4. Making non-Bullet Club/LIJ merch more accessible.
And, while we’re at it, using a printer of higher quality/integrity than Pro Wrestling Tees would be nice. Of course it’s obvious which wrestlers/stables appeal to an American audience, but NJPW has a breathtaking array of merch that won’t be available to Americans unless they’re willing to import it. That’s how I got my NJPW x Hello Kitty shirt, but as the kind of dork who would absolutely be into the handsome jacket modeled below by Tanahashi, or an Okada bath towel, I’m stuck doing that.
If an American expansion is a reality, it’d be great if NJPW partnered with a printing company that took care to provide high quality goods, or partner with American streetwear labels the way they’ve done with others in Japan. This is the only major wrestling promotion making remotely fashionable wrestling goods, and it’s possible to do the same in America, provided New Japan has the will to create the infrastructure it currently lacks.

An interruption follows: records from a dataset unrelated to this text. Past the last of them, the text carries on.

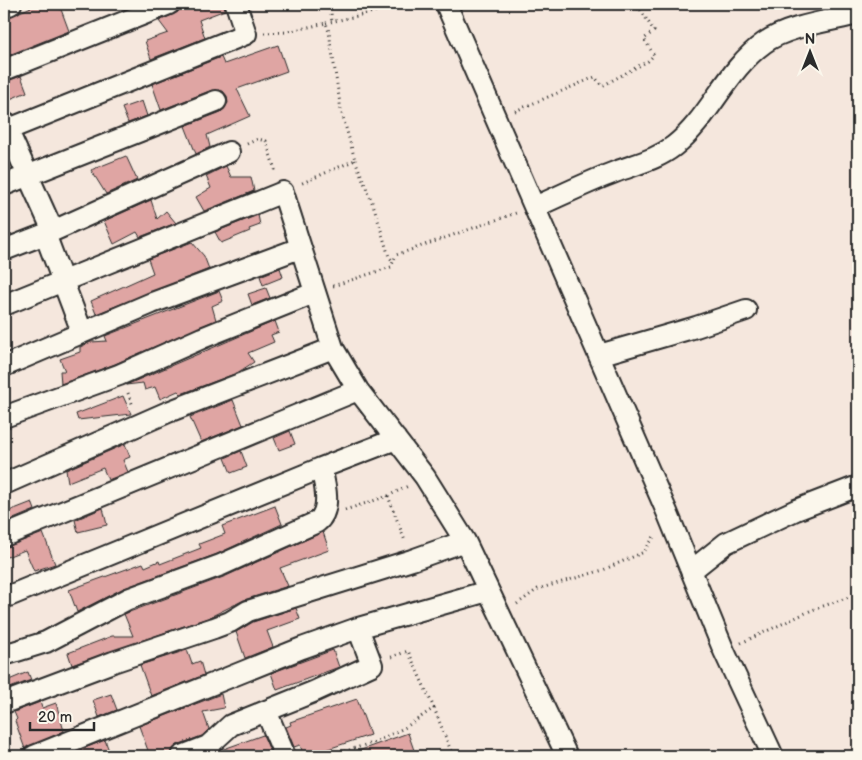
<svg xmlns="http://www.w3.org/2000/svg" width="862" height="760" viewBox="0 0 862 760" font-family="'Balsamiq Sans',sans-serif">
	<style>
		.building { fill: #dfa5a3; stroke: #2b2b2b }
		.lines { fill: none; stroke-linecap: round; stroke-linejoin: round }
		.street-casing { stroke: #2b2b2b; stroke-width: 24 }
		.path { stroke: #2b2b2b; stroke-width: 3; stroke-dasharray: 1 4; stroke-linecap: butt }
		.street { stroke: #fbf7ec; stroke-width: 20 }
	</style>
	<rect width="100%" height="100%" fill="#f5e7dd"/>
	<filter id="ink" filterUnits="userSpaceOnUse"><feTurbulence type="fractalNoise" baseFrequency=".02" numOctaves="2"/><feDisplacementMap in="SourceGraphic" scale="10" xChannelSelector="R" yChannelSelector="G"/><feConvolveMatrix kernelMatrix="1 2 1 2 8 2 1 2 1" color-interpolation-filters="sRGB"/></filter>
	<g filter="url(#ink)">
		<path class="building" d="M38,4h21l10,27 -65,26v-38z
			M181,4h43l1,6 -26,10 6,18 -54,21 -6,-18 23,-8 -9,-12 19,-9z
			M278,45l9,26 -50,18 13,27 -43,19 3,12 -14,7 -11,-28 36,-14 7,-9 -1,-7 -4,-5 -11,-1 -51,20 -9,-26 69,-27 3,7z
			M21,76l6,16 -17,7 -2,-5 -4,2v-14z
			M142,101l5,15 -19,7 -6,-15z
			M126,156l11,24 -31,14 -15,-24z
			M226,166l5,11h20l3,14 -50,20 -8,-14 15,-9 -5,-12z
			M151,200l6,19 9,-8 10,12 -36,14 -3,-5 -23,12 -10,-23z
			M258,215l2,10 -11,4 1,2 -29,12 -6,-11z
			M192,242l12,14 5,13 -113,45 -5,-13 62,-28 -5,-14z
			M280,268l3,9 -20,8 -3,-9z
			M266,288l4,10 -18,7 -4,-11z
			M219,291l4,10 -11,5 4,14 -101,44 -54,20 -1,-13h5l-5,-12 20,-7v-5l11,-5 16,-1 -2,-5z
			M275,321l4,11 -8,3 3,7 -26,11 6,9 -17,11 -56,21 -3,-3 -18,8 -5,-12 -10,3 -2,-7 -17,2z
			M123,396l8,18 -53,6 -2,-6z
			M233,400l10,25 -42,17 -11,-25z
			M290,431l5,13 -16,6 -5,-12z
			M125,444l5,13 -7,3 5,12 -20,8 -5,-12 -35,14 -2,-12z
			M241,451l6,16 -16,6 -6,-15z
			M32,502l3,8 -31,13v-10z
			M275,506l7,18 -65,30 -93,34 -47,24 -8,-22 74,-27 2,4 14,-6 1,3 41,-16 -2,-4 26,-10 -3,-8z
			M103,508l4,17 -29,7 -3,-12z
			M323,532l6,18 -49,18 8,18 -44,14 -34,17 -138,48 -4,-12 44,-17h21l-9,-22 102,-38z
			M43,533l12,31 -21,7 -9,-21 -21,8v-10z
			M296,608l4,11 -33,12 6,16 -28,11 -9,-26 17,-10z
			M187,650l5,14 8,-3 4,14 -53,21 -11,-31z
			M333,650l6,17 -62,23 -6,-17z
			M28,672l3,8 -26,10 -1,-8z
			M111,694l6,16 -18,7 -6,-17z
			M221,694l3,14 -21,4 6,17 -7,7 -25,9 -4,4 -3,7h-20l-11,-30z
			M357,699l13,36 -63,21h-3l-4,-11 -6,2 -8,-20 5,-2 -1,-3z
			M40,702l2,6 14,-5 8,28 -39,18 -10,-28 2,-2 -3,-7z
			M408,733l7,20 -9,3h-55l-1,-2z
			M263,735l9,20 -58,1 7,-6z
			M105,740l6,16h-46z"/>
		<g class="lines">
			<g class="street-casing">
				<path id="street" d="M446,4l221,508 57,139 49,105
					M4,7l7,-3
					M4,70l165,-66
					M4,122l49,109
					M4,131l242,-97 -10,-30
					M4,185l212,-84
					M535,207c27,-12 53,-25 80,-35 21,-8 41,-12 59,-26 36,-28 52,-76 90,-103 23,-17 66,-22 94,-29
					M45,234l37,98
					M4,250l49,-19 176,-79
					M4,305l279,-113 50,156 25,42 67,87 40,64 102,215
					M599,355l97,-28 50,-17
					M4,366l148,-63 148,-55
					M4,417l115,-42 83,-37 112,-45
					M321,468l75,-29
					M4,484l164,-72 165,-64
					M4,536l354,-146
					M691,571l35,-28 70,-33 62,-24
					M4,598l317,-130c4,16 11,42 -4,54l-96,43 -93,34 -82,43 -42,13
					M4,703l109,-41 101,-34 16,-6 18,-11 164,-51 53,-19
					M266,711l19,45
					M34,756l268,-108 56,-20 130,-37
					M182,756l26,-10 23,-21 82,-33 59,-27 -14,-37"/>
			</g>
			<path class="path" d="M330,4l2,18
				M584,4l2,3 7,-3
				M619,4l2,3 19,2
				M326,23l40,-9 32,-10
				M264,33l23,-1 39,-9 3,9 12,78 14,50 -55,24
				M515,111l80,-34 7,9 46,-25 6,-6 -10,-16 10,-8 -14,-22 10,-5
				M247,144l11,-5 8,2 10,32
				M355,160l19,47 15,50 4,4
				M333,286l58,-19 5,-12 120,-42
				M128,393l5,13
				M388,496l20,-10
				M345,510l43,-14 17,45
				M517,604l21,-15 65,-19 41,-18 11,-17
				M741,643l71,-33 37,-13
				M434,708l19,48
				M330,756l45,-14 31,-15 28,-19 -26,-57 -19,7"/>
			<use href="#street" class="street"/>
		</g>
	</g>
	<rect width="862" height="760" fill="none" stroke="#fbf7ec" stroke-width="20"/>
	<rect x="10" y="10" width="842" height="740" fill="none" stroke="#2b2b2b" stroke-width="2" filter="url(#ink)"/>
	<g transform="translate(810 52)" stroke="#fbf7ec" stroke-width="4" paint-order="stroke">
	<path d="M0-4L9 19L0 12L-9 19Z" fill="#2b2b2b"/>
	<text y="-8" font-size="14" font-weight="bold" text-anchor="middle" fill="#2b2b2b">N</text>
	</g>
	<path d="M30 722v8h64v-8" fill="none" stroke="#2b2b2b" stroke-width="2.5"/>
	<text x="38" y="722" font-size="15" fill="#2b2b2b" stroke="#fbf7ec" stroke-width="4" paint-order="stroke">20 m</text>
</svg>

These fixes are small, but it’s small changes that integrate seamlessly into what a company is already doing well that will enhance the product for a growing market whose full potential has yet to be tapped. The great advantage WWE has enjoyed over its competitors is that it’s built a network of goods and services that cater to its audience in the easiest possible way, from the merchandise catalogs of the 1980s and 90s to the WWF Shopzone to their current store. Their main website is a mess of malware and menus going nowhere, but where it counts the company makes it incredibly easy to spend your money on whatever your heart desires, all while getting to know your favorite Superstars, regardless of where you live or what language you speak. American companies playing at being competitive with Vince McMahon’s empire have done a poor job of exporting that product to other markets, and they’re all content to play small ball and let others handle the bulk of the work it could easily be doing. NJPW’s ambitions seem to be larger. I want to see them act like it.